Celebrating how to level the business playing field on World Standards Day
International Standards provide technological, economic and societal benefits by helping to harmonise the product, system and service technical specifications that make industry more efficient. Barriers to international trade are reduced or removed. Not only that, but conformity to International Standards also helps reassure consumers that products are safe, efficient and good for the environment. Celebrating these benefits on 14th of October will be World Standards Day. James Hunt reports:
World Standards Day is not just this year. Each year on the 14th of October, the members of the IEC, ISO and ITU celebrate World Standards Day, a way of paying tribute to the collaborative efforts of the thousands of experts worldwide who develop the voluntary technical agreements that are published as international standards.
Though many complain about cost and bureaucracy, it is fact that International Standards, which enable the broad sharing of knowledge and the dissemination of technological advances in developed and developing countries alike, are strategic tools and guidelines designed to help companies tackle some of the most demanding challenges of modern business.
Moreover, they help businesses to ensure that their operations are as efficient as they can be, increasing productivity and helping companies to access new markets.
Technical barriers arise when different organisations, from anywhere in the world, come together, each with a large user base, all carrying out certain well-established operation that - between them - is mutually incompatible. Establishing International Standards is one way of overcoming this very significant problem.
Standardisation has long crucial for innovation and economic growth. However, the world economy is becoming truly global, so standards now have an even more important role. Those countries that have made International Standards integral to their policies and regulations are better able to protect their populations and provide them with a bigger choice of high quality products.
As the International Electrotechnical Commission (IEC) says: “This becomes ever more important, as today we live in a world that is undergoing profound transformations at every level. Economies have never been more interdependent, and products that are consumed in one market are no longer made in one country; they are ‘made in the world’. In addition, even before they get to the end-consumer, they transit through many countries where manpower or parts add value to the final product.”

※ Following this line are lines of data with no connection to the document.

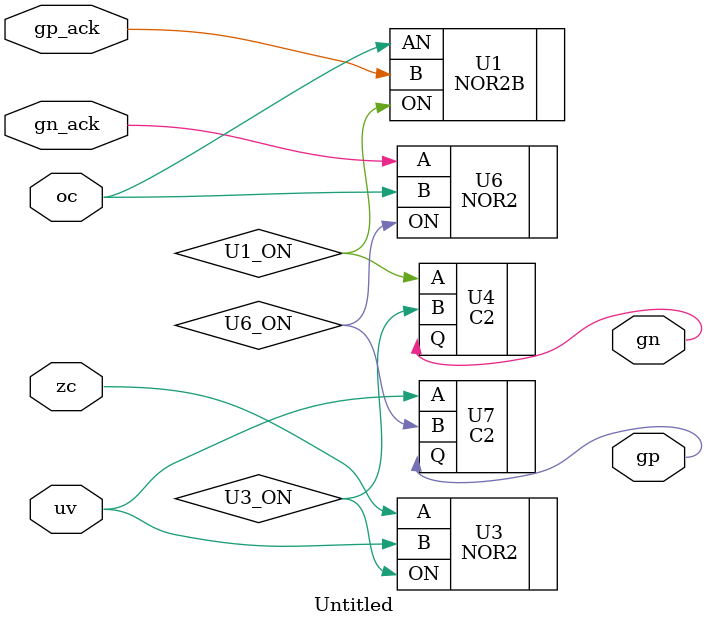
<source format=v>
module Untitled (gn, gp, oc, uv, zc, gn_ack, gp_ack);
    input oc, uv, zc, gn_ack, gp_ack;
    output gn, gp;

    NOR2B U1 (.ON(U1_ON), .AN(oc), .B(gp_ack));
    NOR2 U3 (.ON(U3_ON), .A(zc), .B(uv));
    C2 U4 (.Q(gn), .A(U1_ON), .B(U3_ON));
    NOR2 U6 (.ON(U6_ON), .A(gn_ack), .B(oc));
    C2 U7 (.Q(gp), .A(uv), .B(U6_ON));

    // signal values at the initial state:
    // !U1_ON U3_ON gn !U6_ON !gp !oc !uv !zc gn_ack !gp_ack
endmodule

</source>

This is the most important reason for the existence of International Standards, but having effective standards are crucial even in National environments. Think, for example, how the UK electrical installation sector would fare without the IET Wiring Regulations (BS 7671); without this standard it would be a disaster, and dangerous to boot. There are many other examples of this.
World Standards Day 2014 will celebrate the ways in which standards level the playing field for all market participants.
A competition
Each World Standards Day runs a competition that is open to everyone. This, the annual World Standards Day poster competition, is organised by the World Standards Cooporation (WSC -
www.worldstandardscooperation.org , which comprises the International Electrotechnical Commission (IEC -
www.iec.ch, the International Organisation for Standardisation (ISO -
www.iso.org) and the International Telecommunication Union (ITU -
www.itu.int).This year's competition winner was Damar Panji Wijaya, a 20 year-old communications student from Indonesia.
Note that the IEC family comprises 166 countries, 98% of the world population and 96% of world energy generation. Many members celebrate World Standards Day with national activities.